Can anyone recommend a good water bowl for my 14 week puppy that she will not be able to tip?! Even when she is left alone for half an hour she throws her water bowl over the kitchen. She is never left alone for longer than 3-4 hours but if the weather ever gets warmer I don't like the idea of her not getting water for that time. Thank you


----------



## Tinman (Apr 23, 2013)

My friends poo pup is messy with her water bowl, she "paddles" in it with her front paws and scoops all the water out. I think it's hilarious to watch - but it's not me with a constantly wet floor!!
I have a heavy porcelain bowl - which is quiet new, gorgeous to look at (Emma bridgewater)
But Another bowl I use which I got from halfords for £4.99 is a travel water bowl, it has a rim over so it's hard to spill if moved or kicked, but very accessible for the dogs to drink from - just not the best looking bowl! X


----------



## dio.ren (Jan 18, 2013)

Molly used to play with her bowls all the time even her food one she would flip them over so I got some that were in a stand and then she couldn't flip them anymore. Or you could get one like this


----------



## Tecstar (Apr 17, 2013)

We have 2 china ones from Pets at home. Oldie has never tipped them.
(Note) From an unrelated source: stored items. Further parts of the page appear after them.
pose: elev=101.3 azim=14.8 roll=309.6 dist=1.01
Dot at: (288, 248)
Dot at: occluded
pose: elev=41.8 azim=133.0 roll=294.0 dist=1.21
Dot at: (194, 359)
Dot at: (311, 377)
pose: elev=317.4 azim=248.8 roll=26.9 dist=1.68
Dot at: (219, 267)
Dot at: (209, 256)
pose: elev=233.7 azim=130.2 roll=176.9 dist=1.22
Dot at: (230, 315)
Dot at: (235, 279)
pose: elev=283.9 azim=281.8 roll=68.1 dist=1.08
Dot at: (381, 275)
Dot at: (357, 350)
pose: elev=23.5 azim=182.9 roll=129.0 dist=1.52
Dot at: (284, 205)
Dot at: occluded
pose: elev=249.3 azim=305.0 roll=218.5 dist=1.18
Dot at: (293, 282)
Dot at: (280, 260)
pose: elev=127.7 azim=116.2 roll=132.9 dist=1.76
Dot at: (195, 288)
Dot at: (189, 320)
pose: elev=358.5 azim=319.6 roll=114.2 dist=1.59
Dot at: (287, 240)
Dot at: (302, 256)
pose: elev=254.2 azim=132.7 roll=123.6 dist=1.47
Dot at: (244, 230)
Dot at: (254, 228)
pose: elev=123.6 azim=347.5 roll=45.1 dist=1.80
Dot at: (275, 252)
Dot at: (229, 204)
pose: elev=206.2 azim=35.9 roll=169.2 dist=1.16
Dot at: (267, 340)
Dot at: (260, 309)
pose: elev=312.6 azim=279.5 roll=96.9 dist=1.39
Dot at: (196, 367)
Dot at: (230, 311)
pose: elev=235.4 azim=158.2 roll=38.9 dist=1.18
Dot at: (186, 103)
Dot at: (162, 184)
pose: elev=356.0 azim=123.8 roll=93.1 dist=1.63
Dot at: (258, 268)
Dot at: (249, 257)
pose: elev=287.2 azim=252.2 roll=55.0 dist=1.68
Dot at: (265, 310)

Sent from my iPad using Tapatalk


----------



## lady amanda (Nov 26, 2010)

we have some plastic ones that are wide at the bottom they taper out, and there is a little rubber grip...we didnt have puppy bowls...lady has always had the same bowls...when she really wants to she can push the bowls...but she has never tipped them over...her is the link to our bowls http://www.petsmart.com/product/index.jsp?productId=11592354&lmdn=Category&f=PAD/psNotAvailInCA/No


----------



## ZZF93 (Jun 5, 2013)

My boyfriends parents use one of these for their dog, it also reduces the amount they spill and dribble anywhere  

http://www.petsathome.com/shop/trav...ProductList=true&ref1=2|Price|15+<=++<=+19.99


----------



## dio.ren (Jan 18, 2013)

This is Molly's bowls got them at PetValu


----------



## RangerC (Jan 23, 2013)

Barney did the same - he is 15 weeks now. I got one from M & S.


----------



## Cat 53 (Aug 26, 2012)

Max has two plastic bowls that fit onto a plastic tray. It's impossible for him to move them.....however, Mandy has too little stainless steel bowls that fit into a tiny plastic tray and he has started to drop his kong in her water bowl and then proceeds to move it from the utility room, through the kitchen into the hallway slopping water the whole way. I am not impressed. Max, on the other hand, is extremely pleased with himself!


----------



## Mandyp (May 21, 2013)

Thank you for the useful tips! Will defiantly check them out 


Sent from my iPad using Tapatalk


----------